> **Document text**:
- - - - -

# Gate for t-post fence?



## Evergreen160

Does anyone have a gate in their t-post fence?  How did you do it?  Thanks!


----------



## marlowmanor

We do. Let me see if any of the pictures I have already taken have a good view of it. My DH just used wooden posts he had on hand and made a frame, put wire over the frame and hinged it to another post. If I don't have any pictures already of it I will try to get pictures of it to share.


----------



## elevan

Gates and hardware for chainlink fences can be modified to work.


----------



## Evergreen160

I thought I would answer my own thread in case anyone is looking for a similar solution.  We bought Wedge-loc hinges that mount onto a t-post then hung a light-weight (22 lbs) 4ft metal tube gate from it.  Works great though not goat tested yet ;-)


----------



## SheepGirl

We have those step-in posts for electric fencing and I used that as my gate. I attached it to the fencing using zip ties. It's very easy to lift up and it goes right back into place. My ewes don't bother it, but my ram always tries to go through it.


----------



## Straw Hat Kikos

Your ram seems pretty hard headed!! lol


----------



## SheepGirl

Straw Hat Kikos said:
			
		

> Your ram seems pretty hard headed!! lol


He is, I can't stand it  I wanna sell him, but I wanna keep him at the same time lol


----------



## Straw Hat Kikos

SheepGirl said:
			
		

> Straw Hat Kikos said:
> 
> 
> 
> 
> Your ram seems pretty hard headed!! lol
> 
> 
> 
> He is, I can't stand it  I wanna sell him, but I wanna keep him at the same time lol
Click to expand...

I know what you mean. How old is he?

- - - - -

> **Stored data entries**:
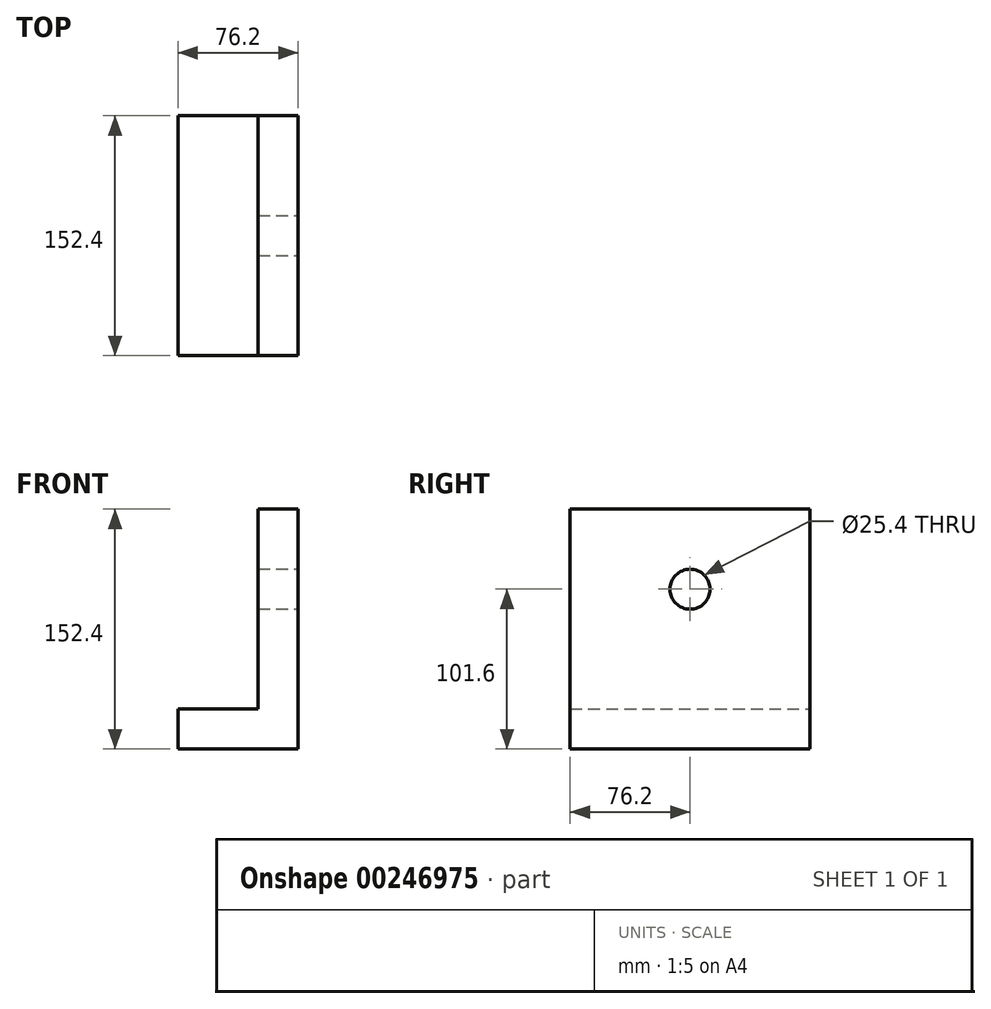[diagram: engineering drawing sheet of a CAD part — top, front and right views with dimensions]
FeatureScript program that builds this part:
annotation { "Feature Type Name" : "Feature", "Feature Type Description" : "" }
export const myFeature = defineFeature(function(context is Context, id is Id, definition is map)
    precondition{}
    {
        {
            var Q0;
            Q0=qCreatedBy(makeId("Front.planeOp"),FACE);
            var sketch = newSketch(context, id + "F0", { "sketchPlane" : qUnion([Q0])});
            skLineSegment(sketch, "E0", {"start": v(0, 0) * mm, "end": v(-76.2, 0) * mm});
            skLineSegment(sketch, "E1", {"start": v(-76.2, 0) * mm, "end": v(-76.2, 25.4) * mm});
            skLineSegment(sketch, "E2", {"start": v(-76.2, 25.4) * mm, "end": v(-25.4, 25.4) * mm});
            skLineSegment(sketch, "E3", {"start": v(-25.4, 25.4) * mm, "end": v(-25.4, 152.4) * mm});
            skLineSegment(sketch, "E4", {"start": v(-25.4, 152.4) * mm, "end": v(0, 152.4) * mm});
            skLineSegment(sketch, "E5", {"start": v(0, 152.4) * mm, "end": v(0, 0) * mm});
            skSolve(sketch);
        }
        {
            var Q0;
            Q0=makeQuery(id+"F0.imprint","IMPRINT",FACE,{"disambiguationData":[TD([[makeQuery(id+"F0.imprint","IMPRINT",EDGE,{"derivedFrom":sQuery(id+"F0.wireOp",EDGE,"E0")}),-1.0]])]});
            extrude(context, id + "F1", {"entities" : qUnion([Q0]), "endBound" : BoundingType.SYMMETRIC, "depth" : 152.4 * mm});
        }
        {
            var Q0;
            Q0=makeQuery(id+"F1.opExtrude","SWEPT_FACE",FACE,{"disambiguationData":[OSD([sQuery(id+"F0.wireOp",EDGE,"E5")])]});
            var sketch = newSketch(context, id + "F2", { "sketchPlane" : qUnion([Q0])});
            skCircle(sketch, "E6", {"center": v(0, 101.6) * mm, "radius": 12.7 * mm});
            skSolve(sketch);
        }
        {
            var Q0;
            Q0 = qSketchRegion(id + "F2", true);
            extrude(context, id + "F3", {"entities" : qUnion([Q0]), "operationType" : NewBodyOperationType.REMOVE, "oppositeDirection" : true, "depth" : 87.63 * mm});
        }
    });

- - - - -

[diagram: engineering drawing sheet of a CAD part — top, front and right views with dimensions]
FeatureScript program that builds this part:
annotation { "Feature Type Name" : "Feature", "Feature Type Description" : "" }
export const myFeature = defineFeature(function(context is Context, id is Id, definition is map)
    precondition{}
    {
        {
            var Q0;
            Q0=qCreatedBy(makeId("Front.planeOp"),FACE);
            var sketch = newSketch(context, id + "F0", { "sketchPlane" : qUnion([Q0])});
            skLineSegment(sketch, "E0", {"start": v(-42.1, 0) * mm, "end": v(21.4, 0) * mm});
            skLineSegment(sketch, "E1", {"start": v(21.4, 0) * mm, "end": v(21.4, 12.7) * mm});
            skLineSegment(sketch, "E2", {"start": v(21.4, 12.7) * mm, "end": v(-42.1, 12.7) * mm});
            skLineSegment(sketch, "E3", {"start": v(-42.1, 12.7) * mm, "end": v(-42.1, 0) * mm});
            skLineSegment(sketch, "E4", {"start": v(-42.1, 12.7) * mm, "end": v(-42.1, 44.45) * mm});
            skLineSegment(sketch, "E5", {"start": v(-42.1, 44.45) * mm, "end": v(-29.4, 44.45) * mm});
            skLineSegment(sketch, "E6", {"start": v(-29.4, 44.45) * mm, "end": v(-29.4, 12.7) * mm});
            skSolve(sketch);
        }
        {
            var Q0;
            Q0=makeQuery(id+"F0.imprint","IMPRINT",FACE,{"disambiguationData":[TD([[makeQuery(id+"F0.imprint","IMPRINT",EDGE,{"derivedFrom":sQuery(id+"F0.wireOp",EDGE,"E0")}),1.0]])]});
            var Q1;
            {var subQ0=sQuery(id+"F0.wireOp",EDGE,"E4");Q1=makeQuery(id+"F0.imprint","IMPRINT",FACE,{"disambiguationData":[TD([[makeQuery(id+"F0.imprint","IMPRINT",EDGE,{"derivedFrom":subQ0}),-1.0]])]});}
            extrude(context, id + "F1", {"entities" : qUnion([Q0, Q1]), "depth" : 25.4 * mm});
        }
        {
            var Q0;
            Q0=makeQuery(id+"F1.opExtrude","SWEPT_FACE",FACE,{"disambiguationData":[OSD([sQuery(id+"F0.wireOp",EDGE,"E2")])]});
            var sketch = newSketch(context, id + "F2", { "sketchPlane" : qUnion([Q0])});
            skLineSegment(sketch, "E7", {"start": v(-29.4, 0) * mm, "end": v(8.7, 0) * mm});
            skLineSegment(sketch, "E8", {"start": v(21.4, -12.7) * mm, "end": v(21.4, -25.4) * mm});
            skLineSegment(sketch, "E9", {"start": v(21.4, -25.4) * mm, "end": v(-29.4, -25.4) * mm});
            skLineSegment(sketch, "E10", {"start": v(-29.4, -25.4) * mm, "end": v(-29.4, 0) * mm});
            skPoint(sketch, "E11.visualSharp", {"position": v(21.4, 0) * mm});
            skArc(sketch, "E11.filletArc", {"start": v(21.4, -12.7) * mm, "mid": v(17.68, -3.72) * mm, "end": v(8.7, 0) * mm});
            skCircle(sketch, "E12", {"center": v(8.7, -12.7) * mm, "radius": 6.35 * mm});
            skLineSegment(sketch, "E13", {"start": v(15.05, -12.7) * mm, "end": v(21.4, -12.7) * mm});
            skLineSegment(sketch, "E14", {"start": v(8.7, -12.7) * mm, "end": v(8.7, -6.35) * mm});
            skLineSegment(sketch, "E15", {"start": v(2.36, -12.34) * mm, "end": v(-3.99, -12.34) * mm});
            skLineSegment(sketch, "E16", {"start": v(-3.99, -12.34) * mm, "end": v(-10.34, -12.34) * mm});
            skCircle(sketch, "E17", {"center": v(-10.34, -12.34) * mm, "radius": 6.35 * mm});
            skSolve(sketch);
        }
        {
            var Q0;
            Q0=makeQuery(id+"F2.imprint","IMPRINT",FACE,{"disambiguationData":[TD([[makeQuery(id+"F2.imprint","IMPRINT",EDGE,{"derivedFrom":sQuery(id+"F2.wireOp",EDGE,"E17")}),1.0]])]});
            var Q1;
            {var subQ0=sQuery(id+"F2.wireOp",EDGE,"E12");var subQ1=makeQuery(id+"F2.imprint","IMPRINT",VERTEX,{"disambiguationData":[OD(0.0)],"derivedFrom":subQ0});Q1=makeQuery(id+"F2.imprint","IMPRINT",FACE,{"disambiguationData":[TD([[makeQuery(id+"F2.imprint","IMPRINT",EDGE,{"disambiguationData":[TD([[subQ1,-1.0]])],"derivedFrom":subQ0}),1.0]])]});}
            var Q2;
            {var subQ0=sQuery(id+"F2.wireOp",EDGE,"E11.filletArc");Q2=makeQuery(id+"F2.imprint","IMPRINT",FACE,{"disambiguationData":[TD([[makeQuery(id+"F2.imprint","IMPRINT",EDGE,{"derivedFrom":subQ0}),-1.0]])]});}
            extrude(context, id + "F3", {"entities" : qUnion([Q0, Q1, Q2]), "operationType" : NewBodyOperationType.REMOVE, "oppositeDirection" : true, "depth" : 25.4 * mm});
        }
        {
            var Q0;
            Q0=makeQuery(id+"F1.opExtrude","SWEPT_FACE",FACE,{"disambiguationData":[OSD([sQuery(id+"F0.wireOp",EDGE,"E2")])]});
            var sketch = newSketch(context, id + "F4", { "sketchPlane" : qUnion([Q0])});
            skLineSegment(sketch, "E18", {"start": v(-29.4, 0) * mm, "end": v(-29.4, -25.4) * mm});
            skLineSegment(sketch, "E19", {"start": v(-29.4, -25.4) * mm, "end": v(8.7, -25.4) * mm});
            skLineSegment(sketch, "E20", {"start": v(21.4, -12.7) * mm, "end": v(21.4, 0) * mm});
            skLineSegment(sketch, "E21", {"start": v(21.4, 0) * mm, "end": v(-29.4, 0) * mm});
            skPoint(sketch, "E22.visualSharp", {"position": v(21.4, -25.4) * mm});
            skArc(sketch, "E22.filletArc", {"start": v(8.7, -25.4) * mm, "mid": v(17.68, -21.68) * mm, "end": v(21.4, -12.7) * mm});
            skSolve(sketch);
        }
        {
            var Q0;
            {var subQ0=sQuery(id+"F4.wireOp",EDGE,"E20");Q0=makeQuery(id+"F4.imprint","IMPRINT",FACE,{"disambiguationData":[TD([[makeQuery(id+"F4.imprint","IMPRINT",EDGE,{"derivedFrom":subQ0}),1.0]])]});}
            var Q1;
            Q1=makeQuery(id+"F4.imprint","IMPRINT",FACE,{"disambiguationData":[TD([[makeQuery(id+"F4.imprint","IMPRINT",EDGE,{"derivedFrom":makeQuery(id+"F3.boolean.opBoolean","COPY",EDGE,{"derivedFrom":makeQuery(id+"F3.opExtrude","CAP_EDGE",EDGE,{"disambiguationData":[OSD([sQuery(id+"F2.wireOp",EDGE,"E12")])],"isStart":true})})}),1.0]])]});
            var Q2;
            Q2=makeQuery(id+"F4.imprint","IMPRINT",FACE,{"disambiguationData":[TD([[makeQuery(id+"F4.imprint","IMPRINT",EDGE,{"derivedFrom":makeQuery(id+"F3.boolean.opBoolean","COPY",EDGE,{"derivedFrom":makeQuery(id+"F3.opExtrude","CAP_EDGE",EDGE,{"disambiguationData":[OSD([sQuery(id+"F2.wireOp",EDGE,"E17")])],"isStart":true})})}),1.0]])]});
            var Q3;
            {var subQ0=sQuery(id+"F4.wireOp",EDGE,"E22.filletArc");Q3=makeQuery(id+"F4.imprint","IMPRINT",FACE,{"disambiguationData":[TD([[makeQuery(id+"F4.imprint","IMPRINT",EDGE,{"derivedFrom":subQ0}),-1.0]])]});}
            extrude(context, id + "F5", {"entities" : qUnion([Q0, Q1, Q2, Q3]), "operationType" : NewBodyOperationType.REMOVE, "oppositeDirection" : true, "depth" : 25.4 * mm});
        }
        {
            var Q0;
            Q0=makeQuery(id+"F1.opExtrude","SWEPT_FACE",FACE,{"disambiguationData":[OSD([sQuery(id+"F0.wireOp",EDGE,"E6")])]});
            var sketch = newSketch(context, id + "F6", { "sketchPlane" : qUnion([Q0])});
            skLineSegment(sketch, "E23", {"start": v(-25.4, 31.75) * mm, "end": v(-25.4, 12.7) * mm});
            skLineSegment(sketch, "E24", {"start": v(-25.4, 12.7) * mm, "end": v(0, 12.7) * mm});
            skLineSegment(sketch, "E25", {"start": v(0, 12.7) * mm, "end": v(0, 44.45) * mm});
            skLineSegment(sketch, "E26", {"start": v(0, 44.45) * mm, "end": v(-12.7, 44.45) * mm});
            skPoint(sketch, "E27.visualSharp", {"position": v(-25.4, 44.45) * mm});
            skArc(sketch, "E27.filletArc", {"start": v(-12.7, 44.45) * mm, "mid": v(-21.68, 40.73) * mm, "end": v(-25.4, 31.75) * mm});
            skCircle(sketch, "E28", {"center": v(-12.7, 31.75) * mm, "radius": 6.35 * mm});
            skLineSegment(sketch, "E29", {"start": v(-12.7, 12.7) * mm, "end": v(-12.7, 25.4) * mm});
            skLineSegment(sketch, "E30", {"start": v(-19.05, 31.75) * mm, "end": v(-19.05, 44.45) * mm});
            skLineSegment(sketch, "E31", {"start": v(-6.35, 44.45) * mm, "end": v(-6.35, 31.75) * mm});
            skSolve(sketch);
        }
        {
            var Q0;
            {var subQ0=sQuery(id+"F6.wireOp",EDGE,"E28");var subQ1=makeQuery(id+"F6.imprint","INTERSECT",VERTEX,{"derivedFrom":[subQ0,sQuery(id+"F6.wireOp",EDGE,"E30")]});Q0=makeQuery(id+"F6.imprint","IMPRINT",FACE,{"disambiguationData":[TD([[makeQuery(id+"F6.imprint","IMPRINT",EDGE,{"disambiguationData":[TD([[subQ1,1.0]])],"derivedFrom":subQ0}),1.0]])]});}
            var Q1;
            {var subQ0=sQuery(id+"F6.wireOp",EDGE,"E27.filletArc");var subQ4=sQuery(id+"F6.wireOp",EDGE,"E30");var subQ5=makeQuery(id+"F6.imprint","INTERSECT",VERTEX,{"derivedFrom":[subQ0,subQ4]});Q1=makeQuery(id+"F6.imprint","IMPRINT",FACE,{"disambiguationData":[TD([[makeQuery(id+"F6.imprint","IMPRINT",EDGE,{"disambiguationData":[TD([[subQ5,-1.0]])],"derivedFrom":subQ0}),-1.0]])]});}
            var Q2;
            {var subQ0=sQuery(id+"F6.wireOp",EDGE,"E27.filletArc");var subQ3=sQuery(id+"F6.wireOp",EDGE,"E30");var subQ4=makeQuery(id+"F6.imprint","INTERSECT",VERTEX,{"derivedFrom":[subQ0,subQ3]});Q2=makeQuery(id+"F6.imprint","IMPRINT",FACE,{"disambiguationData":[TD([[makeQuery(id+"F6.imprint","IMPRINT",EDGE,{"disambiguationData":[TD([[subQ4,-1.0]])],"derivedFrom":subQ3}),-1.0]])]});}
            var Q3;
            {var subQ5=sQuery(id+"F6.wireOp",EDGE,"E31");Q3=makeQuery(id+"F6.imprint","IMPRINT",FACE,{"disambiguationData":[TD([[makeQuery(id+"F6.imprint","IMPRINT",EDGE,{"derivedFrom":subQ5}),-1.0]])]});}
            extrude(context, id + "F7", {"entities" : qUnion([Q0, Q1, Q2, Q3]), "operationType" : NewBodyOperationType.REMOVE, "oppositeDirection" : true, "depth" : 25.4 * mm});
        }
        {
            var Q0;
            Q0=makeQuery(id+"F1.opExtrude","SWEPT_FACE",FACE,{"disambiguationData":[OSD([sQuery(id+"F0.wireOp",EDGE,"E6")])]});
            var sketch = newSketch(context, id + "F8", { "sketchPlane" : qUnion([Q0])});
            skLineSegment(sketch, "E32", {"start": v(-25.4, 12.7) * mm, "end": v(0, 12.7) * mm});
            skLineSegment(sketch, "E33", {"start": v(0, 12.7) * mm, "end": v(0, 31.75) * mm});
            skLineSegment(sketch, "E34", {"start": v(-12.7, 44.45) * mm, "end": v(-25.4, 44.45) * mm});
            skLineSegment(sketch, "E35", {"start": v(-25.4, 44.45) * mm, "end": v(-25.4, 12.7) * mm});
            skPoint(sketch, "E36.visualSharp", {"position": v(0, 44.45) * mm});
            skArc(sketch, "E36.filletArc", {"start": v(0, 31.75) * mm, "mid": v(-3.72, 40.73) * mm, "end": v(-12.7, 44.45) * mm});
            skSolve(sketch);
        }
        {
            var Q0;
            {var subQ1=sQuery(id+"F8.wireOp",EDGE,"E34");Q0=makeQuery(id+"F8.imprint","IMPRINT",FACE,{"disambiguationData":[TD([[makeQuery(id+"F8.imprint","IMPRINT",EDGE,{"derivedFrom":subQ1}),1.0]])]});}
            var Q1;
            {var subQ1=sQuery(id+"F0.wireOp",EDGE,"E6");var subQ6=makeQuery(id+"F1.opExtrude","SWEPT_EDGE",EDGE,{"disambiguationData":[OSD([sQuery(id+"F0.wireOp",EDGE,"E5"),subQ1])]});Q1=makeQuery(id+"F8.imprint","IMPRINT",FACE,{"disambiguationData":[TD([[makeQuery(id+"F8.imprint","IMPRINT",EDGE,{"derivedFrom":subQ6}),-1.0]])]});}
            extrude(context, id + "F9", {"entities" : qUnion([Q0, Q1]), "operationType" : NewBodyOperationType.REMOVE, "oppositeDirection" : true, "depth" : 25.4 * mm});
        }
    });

- - - - -

> **Tasks to perform**:
- a) Condense the paragraph of the fence gate thread that begins "I thought I would answer my own thread" into a short bulleted list that keeps its main facts.
- b) Name every username that appears as a post author in the fence gate thread.
- c) Please reproduce the stretch of the fence gate thread from "Gates and hardware" through "tested yet ;-)".
The data entries above come from a separate source.

> **Exercise answers**:
- a)
- Bought Wedge-loc hinges that mount onto a t-post
- Hung a light-weight (22 lbs), 4 ft metal tube gate from them
- Works great, but not yet goat tested

- b)
- Evergreen160
- marlowmanor
- elevan
- SheepGirl
- Straw Hat Kikos

- c)
Gates and hardware for chainlink fences can be modified to work.


----------



## Evergreen160

I thought I would answer my own thread in case anyone is looking for a similar solution.  We bought Wedge-loc hinges that mount onto a t-post then hung a light-weight (22 lbs) 4ft metal tube gate from it.  Works great though not goat tested yet ;-)